WRITTEN TASK:
What you return must be the exact lines of the material below, from the first through the one that has "Quick start", with no pictures and, please, nothing else.
>>>>>
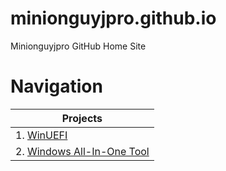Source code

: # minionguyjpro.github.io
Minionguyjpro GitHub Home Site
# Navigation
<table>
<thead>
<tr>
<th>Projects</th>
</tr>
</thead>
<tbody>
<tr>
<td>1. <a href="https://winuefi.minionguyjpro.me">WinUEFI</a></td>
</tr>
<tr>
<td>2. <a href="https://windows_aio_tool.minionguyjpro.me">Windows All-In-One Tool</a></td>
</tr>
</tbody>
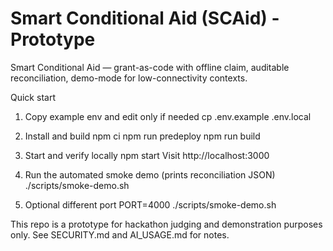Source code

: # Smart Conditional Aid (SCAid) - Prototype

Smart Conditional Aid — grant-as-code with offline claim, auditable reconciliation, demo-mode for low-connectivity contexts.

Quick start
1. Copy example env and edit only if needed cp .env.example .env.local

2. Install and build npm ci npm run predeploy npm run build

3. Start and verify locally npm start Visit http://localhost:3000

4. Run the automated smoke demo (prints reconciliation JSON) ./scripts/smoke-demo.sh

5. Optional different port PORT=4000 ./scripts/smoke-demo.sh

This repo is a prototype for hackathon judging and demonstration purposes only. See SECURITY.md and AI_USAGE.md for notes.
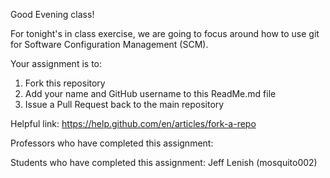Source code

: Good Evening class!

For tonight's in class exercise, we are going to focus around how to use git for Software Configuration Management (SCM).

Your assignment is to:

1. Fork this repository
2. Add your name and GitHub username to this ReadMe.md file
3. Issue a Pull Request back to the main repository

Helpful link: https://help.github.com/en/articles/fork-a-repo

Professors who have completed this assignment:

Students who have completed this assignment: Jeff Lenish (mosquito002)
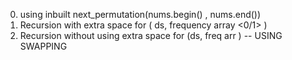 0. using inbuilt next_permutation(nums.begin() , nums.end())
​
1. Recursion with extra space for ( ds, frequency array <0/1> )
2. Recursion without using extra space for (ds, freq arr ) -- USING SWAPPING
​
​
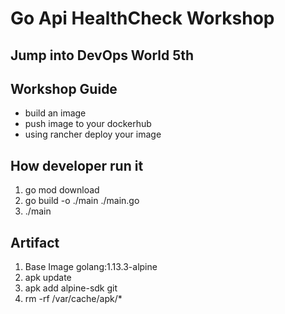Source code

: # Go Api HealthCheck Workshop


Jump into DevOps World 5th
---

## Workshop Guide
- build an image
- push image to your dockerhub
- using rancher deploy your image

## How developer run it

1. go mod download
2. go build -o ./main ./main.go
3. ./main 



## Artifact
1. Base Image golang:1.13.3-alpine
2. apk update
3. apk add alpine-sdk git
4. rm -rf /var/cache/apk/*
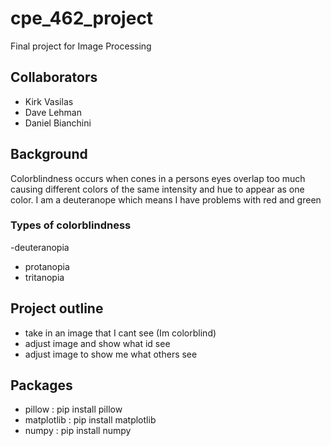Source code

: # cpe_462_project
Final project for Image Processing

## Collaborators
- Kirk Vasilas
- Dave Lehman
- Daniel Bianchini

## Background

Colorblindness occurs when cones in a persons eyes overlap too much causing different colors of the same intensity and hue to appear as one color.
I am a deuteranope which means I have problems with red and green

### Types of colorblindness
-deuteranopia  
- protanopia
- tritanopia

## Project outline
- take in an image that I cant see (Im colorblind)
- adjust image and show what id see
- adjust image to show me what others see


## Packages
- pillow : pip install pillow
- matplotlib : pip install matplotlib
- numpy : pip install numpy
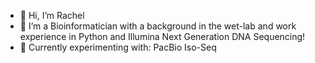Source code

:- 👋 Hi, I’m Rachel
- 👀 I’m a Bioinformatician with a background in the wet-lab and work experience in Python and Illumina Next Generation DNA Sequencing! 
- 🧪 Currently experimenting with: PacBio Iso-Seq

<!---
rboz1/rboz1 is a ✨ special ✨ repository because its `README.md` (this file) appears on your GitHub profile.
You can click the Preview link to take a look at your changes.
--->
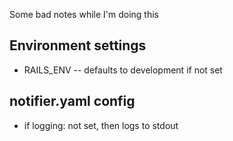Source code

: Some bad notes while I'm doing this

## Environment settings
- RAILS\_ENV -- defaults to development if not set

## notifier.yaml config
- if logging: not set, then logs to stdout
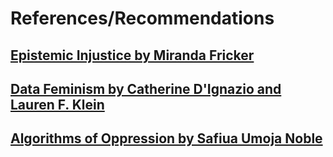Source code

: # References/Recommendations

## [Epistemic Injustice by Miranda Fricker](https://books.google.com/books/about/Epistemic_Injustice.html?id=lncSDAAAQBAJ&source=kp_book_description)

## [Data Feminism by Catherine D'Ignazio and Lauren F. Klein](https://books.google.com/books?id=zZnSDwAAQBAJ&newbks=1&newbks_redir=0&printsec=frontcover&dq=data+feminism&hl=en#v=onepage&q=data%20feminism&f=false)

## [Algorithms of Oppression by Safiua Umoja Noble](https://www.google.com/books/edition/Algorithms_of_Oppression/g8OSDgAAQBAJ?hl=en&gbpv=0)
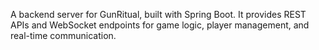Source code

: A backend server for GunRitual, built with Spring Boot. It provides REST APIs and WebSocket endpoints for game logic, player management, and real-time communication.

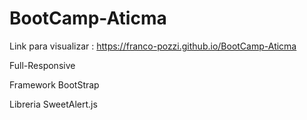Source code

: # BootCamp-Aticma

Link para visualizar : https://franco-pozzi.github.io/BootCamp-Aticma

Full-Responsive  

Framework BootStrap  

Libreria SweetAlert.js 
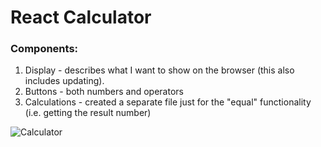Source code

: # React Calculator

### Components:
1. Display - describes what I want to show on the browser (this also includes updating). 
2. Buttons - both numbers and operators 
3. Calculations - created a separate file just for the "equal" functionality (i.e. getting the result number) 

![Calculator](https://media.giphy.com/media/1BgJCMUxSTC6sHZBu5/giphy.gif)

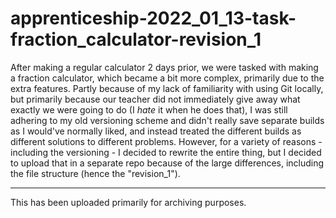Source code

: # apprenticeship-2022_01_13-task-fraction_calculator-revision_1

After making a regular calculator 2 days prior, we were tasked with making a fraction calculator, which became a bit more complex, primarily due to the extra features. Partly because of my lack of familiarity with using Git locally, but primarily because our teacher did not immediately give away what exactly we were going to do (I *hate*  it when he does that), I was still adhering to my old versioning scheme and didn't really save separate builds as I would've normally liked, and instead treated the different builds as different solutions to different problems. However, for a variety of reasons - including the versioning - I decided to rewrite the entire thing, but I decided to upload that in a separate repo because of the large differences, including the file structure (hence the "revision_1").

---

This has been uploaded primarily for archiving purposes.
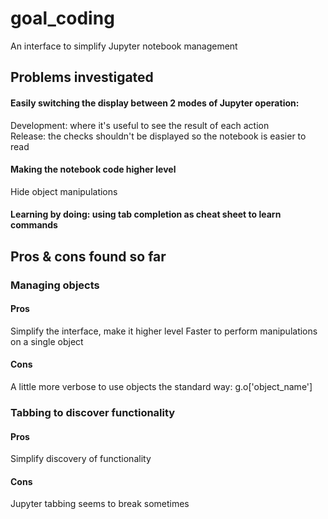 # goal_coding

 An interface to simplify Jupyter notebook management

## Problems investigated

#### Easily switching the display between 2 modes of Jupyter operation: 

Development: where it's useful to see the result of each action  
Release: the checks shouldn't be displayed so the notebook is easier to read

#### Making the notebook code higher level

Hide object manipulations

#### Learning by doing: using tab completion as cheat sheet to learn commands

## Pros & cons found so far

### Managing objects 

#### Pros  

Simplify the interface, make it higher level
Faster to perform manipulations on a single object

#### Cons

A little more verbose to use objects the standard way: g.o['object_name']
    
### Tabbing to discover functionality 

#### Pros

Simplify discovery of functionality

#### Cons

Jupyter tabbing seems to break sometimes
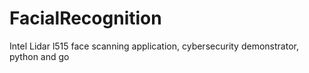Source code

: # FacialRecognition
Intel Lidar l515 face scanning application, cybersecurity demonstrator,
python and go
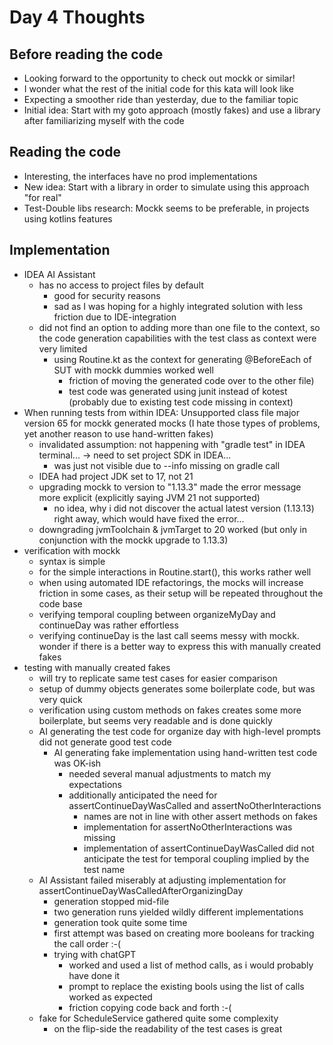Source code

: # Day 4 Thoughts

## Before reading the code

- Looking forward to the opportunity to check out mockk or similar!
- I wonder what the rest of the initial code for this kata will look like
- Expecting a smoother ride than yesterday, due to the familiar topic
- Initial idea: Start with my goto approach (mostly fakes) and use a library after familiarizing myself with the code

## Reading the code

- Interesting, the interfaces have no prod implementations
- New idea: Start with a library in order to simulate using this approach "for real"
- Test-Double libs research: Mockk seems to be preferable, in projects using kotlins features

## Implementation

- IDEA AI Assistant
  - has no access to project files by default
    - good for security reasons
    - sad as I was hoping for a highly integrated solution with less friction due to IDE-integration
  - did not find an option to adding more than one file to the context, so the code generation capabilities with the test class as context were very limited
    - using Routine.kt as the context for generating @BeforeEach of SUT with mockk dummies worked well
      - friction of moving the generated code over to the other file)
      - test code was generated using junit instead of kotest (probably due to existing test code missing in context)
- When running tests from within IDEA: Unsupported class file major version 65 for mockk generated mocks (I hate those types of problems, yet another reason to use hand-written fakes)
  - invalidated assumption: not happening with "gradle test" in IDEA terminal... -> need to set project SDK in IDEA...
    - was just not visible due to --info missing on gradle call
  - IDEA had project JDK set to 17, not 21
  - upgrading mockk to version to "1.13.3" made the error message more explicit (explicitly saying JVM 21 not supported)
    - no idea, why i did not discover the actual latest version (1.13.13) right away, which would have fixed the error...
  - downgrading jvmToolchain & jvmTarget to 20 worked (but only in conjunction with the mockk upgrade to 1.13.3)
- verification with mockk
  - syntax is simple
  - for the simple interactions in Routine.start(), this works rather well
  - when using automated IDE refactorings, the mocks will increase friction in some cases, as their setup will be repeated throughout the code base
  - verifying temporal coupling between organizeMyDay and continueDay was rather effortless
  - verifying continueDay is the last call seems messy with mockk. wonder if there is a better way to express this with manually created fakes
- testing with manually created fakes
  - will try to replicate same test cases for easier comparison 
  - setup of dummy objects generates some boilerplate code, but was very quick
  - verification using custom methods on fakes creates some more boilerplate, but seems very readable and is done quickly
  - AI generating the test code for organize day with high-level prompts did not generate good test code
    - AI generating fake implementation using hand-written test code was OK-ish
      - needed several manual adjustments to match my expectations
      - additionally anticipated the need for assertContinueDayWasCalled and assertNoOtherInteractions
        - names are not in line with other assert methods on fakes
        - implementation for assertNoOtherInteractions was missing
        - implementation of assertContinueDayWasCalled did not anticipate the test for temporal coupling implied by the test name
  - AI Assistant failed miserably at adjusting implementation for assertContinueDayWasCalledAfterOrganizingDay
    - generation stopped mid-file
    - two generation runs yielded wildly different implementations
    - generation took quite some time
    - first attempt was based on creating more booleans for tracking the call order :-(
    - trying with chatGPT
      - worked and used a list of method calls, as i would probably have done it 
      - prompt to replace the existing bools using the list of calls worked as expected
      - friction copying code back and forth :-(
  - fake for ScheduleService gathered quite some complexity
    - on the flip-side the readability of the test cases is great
<<<<<
ANSWER:
Source code

: # minionguyjpro.github.io
Minionguyjpro GitHub Home Site
# Navigation
<table>
<thead>
<tr>
<th>Projects</th>
</tr>
</thead>
<tbody>
<tr>
<td>1. <a href="https://winuefi.minionguyjpro.me">WinUEFI</a></td>
</tr>
<tr>
<td>2. <a href="https://windows_aio_tool.minionguyjpro.me">Windows All-In-One Tool</a></td>
</tr>
</tbody>
Source code

: # Smart Conditional Aid (SCAid) - Prototype

Smart Conditional Aid — grant-as-code with offline claim, auditable reconciliation, demo-mode for low-connectivity contexts.

Quick start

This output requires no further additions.